■ **DOCUMENT SECTION**
- - -
Release and Reception:


        All of these creative decisions were met with great criticism from fans of Lewis Carroll, as well as from British film and literary critics who accused Disney of "Americanizing" a great work of English literature. Disney was not surprised by the critical reception to Alice in Wonderland - his version of Alice was intended for large family audiences, not literary critics - but despite all the long years of thought and effort, the film met with a lukewarm response at the box office and was a sharp disappointment in its initial release. Though not an outright disaster, the film was never re-released theatrically in Walt Disney's lifetime, airing instead every so often on network television. Alice in Wonderland aired as the second episode of Walt Disney's Disneyland TV series on ABC in 1954, in a severely edited version cut down to less than an hour. In The Disney Films, Leonard Maltin relates animator Ward Kimball felt the film failed because, "it suffered from too many cooks - directors. Here was a case of five directors each trying to top the other guy and make his sequence the biggest and craziest in the show. This had a self-canceling effect on the final product."

        Almost two decades after its original release, after the North American success of George Dunning's animated feature Yellow Submarine (1968), Disney's version of Alice in Wonderland suddenly found itself in vogue with the times. In fact, because of Mary Blair's art direction and the long-standing association of Carroll's Alice in Wonderland with the drug culture, the feature was re-discovered as something of a "head film" (along with Fantasia and The Three Caballeros) among the college-aged and was shown in various college towns across the country. The Disney company resisted this association, and even withdrew prints of the film from universities, but then, in 1974, the Disney company gave Alice in Wonderland its first theatrical re-release ever, and the company even promoted it as a film in tune with the "psychedelic" times (mostly from the hit song "White Rabbit" performed by Jefferson Airplane). This re-release was successful enough to warrant a subsequent re-release in 1981.
- - -
■ **AIM OF THE TASK**
Carry the passage on the release and reception of Disney's Alice in Wonderland forward from its final sentence. The rows that follow are separate material with no connection to the passage on the film's reception.
- - -
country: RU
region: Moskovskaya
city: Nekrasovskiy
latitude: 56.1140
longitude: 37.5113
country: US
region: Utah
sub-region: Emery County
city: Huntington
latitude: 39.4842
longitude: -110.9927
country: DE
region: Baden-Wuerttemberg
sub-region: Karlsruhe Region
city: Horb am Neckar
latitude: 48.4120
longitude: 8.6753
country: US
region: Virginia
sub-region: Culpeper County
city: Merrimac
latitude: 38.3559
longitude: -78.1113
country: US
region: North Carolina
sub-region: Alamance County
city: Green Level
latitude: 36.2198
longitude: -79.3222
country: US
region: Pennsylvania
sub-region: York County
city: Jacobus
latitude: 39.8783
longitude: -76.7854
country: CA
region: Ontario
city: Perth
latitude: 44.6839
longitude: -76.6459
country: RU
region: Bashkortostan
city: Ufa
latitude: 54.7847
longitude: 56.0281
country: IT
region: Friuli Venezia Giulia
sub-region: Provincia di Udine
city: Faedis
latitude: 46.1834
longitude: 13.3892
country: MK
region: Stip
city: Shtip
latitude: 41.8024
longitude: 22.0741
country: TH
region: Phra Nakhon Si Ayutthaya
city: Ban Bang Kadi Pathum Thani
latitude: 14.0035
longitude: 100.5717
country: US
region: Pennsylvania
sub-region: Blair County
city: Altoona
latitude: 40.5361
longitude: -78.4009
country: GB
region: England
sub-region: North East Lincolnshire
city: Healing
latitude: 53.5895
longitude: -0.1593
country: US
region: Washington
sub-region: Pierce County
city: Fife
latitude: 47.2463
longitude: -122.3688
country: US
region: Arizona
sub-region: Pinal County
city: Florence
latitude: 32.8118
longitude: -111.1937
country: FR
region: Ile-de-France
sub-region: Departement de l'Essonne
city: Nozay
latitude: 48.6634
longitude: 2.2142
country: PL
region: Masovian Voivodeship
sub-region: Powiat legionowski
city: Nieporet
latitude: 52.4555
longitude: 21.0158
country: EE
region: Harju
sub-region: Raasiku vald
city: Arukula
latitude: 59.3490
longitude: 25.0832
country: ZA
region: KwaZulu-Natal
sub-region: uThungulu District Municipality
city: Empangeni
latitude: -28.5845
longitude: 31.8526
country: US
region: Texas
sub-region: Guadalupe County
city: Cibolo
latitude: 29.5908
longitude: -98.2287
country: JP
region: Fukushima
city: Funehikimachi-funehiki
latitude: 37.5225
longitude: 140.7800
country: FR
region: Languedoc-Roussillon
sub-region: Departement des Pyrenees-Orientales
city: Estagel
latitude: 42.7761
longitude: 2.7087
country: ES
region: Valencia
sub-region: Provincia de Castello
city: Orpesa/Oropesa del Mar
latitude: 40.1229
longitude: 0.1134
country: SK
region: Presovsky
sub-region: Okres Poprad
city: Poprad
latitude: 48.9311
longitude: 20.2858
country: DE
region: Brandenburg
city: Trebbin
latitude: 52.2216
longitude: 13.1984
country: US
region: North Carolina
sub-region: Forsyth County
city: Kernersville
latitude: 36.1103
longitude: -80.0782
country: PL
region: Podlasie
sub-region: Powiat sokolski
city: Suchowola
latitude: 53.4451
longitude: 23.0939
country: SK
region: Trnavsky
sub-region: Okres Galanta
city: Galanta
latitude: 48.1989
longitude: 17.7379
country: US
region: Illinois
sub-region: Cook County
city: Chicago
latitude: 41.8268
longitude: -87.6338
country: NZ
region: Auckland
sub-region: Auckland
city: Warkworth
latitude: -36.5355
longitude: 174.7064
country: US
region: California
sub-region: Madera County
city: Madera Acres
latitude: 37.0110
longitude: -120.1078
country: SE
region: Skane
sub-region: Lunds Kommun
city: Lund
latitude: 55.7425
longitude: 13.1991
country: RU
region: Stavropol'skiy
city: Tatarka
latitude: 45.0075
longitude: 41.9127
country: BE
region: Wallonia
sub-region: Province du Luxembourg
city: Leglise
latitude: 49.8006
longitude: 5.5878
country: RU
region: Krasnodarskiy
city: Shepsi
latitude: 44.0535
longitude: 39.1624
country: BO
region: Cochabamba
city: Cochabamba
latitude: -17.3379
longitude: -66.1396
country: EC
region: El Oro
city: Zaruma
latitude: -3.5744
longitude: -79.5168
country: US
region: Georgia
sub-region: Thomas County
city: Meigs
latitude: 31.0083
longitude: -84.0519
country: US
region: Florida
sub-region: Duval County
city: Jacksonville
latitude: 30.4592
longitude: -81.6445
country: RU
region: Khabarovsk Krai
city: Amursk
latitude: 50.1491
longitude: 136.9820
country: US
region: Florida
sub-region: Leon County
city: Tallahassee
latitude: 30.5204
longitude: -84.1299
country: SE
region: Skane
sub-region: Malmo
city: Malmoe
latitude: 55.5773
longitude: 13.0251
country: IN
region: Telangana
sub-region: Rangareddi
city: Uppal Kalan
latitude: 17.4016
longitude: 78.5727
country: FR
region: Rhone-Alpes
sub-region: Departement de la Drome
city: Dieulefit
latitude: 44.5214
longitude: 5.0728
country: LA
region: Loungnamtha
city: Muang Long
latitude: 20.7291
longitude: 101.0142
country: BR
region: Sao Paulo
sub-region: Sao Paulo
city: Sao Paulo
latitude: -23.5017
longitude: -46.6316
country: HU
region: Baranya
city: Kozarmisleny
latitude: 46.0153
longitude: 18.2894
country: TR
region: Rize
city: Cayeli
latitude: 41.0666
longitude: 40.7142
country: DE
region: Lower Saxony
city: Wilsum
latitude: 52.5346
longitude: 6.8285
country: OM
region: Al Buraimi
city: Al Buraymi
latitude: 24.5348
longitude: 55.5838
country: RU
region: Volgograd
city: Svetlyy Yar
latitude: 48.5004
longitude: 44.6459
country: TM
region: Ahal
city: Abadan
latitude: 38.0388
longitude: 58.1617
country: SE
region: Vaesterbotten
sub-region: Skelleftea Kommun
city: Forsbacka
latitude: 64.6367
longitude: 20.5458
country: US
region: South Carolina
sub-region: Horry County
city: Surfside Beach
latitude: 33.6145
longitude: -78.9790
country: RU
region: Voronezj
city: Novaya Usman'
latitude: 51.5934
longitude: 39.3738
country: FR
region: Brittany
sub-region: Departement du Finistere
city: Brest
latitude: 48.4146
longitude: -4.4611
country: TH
- - -
■ **ANSWER TO THIS EXERCISE**
        Later, with the advent of the home video market, the Disney company chose to make Alice in Wonderland one of the first titles available for the rental market on VHS and Beta and for retail sale on RCA's short-lived CED Videodisc format. The film was released on October 15, 1981 on VHS, CED Videodisk, and Betamax and May 28, 1986 on VHS, Betamax, and Laserdisc in the Walt Disney Classic, (though it was mastered for tape in 1985), staying in general release ever since, with a 40th Anniversary video release in 1991 (this and the 1986 video release were in Disney's Classics Collections), and again on October 28, 1994 on VHS and Laserdisc in the Walt Disney Masterpiece Collection, and finally in 1999 (these two were in the Walt disney Masterpiece Collection.) It was released on DVD in Region 2 on July 13, 1999 and in Region 1 on July 4, 2000 (under the Gold Classic Collection DVD series). A fully restored 1.33:1 ratio two-disc "Masterpiece Edition" was released in 2004, including the full hour-long episode of the Disney television show with Kathryn Beaumont, Edgar Bergen, Charlie McCarthy and Mortimer Snerd, Bobby Driscoll and others that promoted the film, computer games, deleted scenes, songs and related materials, which went back on moratorium in January 2009. Disney released a 2-disc Special "Un-Anniversary" Edition DVD on March 30, 2010 in order to promote the new Tim Burton. The movie was released in a Blu-ray/DVD combo on February 1, 2011 to celebrate its 60th Anniversary.

        On the film aggregator website, Rotten Tomatoes, the overall rating of the film is a "fresh" 80% from 25 critical reviews.

        This motion picture received an Academy Award nomination for Best Scoring of a Musical Picture, but it lost to An American in Paris.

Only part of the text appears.